======== Supplied text ========

It tells the tale of Handa. She decides to walk to see her friend Akeyo and with her she carries 7 fruits which she thinks Akeyo may like. Now the journey is long way and she carries the fruit on her head in a basket. Along the way she passes many animals, who help themselves to the fruit out of her basket and it looks as if she will have nothing by the time she arrives to see her friend.
However, all is not lost and something surprising happens to mean that she does not arrive empty handed.
This is a beautiful book and so much fun for the children reading it, because they can see that Handa has no idea what is going on with her fruit basket, while she walks.
I also like the fact that children are introduced to more unusual fruits, which they might not have come across before, such as mango, avocado and pineapple.
The pictures are the main focus of the book and are vibrant and alive with colour; in the main there is just one line of text to accompany two pages, so that children can easily follow the words as you read. The use of colour is perfect in giving the feeling of the hot African climate.
There are plenty of examples of good adjectives in use, such as "sweet-smelling guava" and so it introduces some new vocabulary to children which they might not have come across before.
There is also a good range of early punctuation such as the use of ellipses etc
There are also two cream coloured pages at the end with simple illustrations of different animals, which can be discussed with the children.
It is also a good book for counting and also introducing early subtraction, as the fruit diminishes one by one.
Of course the book is also useful for discussing different cultures in terms of dress etc. I would recommend this book for children in the Foundation Stage or Key Stage 1 (Although I am sure my older children would disagree!)

======== Available data ========

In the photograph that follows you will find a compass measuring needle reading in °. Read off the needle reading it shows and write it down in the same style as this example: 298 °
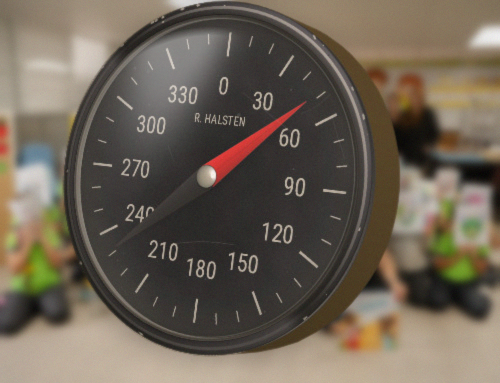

========

> **What you have to do**
Answer from the review of the book about Handa:
(a) How many fruits does Handa carry to Akeyo?
(b) Which three unusual fruits does the reviewer mention?
(c) What is at the end of the book?

> **Solution**
(a) Seven.
(b) Mango, avocado and pineapple.
(c) Two cream-colored pages with simple illustrations of different animals.